Negligent hiring is the failure of an employer to use reasonable care in the selection of an employee that results in injury to an innocent third party. (Remember we talked about “reasonable care” in the previous blog – making the point that what will be considered reasonable care will depend on the risk of harm to those innocent third parties – the greater the risk of harm, the higher the standard of reasonable care that must be exercised.) The way to minimize the risk of being accused of negligent hiring is to use reasonable care under the circumstances in the hiring process. Naturally, that means it’s always better to collect more information about a candidate for employment, than less.
One area that is often overlooked by employers responsible for the hiring process is failing to check to see if the license to carry out the duties of a particular occupation is valid. As noted in a previous blog, checks of medical licenses or licenses to practice law are the most frequently overlooked checks. There is a presumption that anyone claiming to be a physician or a lawyer would never falsify a license. Well, I can think of examples where individuals claimed a medical license or license to practice law that they didn’t have!
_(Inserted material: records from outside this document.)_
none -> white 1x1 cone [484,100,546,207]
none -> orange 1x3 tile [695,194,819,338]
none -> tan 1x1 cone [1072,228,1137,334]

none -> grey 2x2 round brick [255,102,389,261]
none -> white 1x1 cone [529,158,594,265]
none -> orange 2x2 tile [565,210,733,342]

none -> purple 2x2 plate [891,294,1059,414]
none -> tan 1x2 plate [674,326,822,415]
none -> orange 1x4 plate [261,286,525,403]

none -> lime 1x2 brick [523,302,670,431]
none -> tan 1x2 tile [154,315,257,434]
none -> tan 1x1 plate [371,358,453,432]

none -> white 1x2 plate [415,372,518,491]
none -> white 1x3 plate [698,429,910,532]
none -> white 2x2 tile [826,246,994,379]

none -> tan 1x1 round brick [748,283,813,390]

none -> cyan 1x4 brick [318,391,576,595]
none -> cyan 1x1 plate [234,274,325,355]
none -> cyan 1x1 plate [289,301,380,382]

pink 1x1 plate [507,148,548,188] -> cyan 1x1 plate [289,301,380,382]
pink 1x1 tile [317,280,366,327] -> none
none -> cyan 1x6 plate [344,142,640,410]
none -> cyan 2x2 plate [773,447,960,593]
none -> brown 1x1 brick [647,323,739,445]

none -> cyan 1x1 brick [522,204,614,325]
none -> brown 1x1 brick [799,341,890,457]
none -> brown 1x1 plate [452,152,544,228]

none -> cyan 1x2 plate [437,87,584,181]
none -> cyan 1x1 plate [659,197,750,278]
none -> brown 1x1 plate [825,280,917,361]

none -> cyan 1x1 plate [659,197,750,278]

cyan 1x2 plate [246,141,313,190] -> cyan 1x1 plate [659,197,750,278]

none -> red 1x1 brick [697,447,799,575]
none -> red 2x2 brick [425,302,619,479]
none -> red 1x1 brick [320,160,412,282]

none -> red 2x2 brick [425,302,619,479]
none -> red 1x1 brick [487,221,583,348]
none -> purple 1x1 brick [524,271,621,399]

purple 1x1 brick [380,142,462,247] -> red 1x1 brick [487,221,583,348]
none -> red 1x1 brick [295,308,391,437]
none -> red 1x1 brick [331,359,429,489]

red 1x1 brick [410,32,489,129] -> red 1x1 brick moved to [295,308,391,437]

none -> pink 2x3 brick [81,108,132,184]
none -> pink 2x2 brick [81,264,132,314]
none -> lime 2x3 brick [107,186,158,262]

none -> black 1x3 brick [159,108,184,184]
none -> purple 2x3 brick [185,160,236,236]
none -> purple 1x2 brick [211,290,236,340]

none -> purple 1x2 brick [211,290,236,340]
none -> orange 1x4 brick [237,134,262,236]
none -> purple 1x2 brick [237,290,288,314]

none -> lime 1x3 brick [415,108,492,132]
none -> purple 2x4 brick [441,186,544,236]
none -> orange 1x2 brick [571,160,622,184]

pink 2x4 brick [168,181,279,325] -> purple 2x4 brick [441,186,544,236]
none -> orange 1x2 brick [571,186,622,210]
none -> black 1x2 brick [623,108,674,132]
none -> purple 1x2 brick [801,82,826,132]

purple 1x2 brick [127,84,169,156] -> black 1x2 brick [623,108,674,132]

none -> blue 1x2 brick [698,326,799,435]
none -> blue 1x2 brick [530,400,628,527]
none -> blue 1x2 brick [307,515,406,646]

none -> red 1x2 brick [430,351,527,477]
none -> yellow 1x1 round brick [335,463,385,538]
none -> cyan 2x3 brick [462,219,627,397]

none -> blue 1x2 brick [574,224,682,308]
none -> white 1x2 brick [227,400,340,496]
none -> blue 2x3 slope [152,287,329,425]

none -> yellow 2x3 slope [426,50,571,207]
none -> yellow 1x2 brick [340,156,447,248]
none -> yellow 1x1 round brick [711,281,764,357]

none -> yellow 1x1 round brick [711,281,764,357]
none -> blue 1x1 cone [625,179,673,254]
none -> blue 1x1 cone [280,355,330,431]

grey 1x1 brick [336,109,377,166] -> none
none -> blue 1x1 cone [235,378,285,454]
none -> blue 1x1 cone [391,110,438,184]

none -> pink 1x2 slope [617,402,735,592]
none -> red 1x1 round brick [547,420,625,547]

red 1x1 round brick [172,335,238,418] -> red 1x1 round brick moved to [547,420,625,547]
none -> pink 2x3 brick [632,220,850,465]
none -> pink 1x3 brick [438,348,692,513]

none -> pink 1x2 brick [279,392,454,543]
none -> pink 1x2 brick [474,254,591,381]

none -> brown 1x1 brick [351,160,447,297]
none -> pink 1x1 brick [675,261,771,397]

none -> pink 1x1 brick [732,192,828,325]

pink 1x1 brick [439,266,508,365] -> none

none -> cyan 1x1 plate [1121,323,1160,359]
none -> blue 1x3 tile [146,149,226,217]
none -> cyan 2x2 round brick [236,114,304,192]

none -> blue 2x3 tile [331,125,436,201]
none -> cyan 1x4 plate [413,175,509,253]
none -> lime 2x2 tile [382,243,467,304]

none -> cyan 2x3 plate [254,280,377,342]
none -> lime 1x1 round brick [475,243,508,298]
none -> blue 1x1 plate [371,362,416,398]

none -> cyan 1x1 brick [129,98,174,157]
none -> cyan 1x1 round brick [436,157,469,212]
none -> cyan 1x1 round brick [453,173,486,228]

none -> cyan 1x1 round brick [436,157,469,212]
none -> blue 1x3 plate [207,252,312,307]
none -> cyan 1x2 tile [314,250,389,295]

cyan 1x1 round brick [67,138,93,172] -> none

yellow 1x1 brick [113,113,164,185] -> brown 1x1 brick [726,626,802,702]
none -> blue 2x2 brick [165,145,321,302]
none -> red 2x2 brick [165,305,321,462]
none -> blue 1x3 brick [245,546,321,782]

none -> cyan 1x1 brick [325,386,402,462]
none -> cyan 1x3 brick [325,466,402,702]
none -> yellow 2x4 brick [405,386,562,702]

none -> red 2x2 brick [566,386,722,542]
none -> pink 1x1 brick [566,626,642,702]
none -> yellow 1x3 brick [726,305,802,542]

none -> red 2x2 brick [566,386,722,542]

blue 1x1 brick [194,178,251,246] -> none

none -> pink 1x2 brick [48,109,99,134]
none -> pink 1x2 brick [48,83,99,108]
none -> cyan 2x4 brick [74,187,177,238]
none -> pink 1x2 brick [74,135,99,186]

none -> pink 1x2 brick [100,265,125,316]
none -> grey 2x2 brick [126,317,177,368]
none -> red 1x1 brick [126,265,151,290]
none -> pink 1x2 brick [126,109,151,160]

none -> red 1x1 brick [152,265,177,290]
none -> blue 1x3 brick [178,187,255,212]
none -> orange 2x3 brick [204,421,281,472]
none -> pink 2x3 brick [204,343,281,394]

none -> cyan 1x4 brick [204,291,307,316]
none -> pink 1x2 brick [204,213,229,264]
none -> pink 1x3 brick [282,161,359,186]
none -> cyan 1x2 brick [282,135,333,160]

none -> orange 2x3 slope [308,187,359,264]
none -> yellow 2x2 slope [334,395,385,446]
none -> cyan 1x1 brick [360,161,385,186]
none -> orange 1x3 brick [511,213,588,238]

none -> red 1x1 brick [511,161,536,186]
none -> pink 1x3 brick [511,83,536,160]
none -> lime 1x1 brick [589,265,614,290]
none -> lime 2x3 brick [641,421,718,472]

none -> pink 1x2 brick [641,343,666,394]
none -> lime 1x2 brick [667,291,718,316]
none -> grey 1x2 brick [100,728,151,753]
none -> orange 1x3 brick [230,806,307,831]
Just as a careful employer would check to see if a candidate for a teaching position really has a teaching license, it is important to check the license of a person seeking employment as a doctor or lawyer. Why? Because the risk of harm to innocent third parties is as great for doctors and lawyers as it is for teachers. The point is, if the job requires someone with a license to do it, it just makes good sense to check first rather than be sorry later.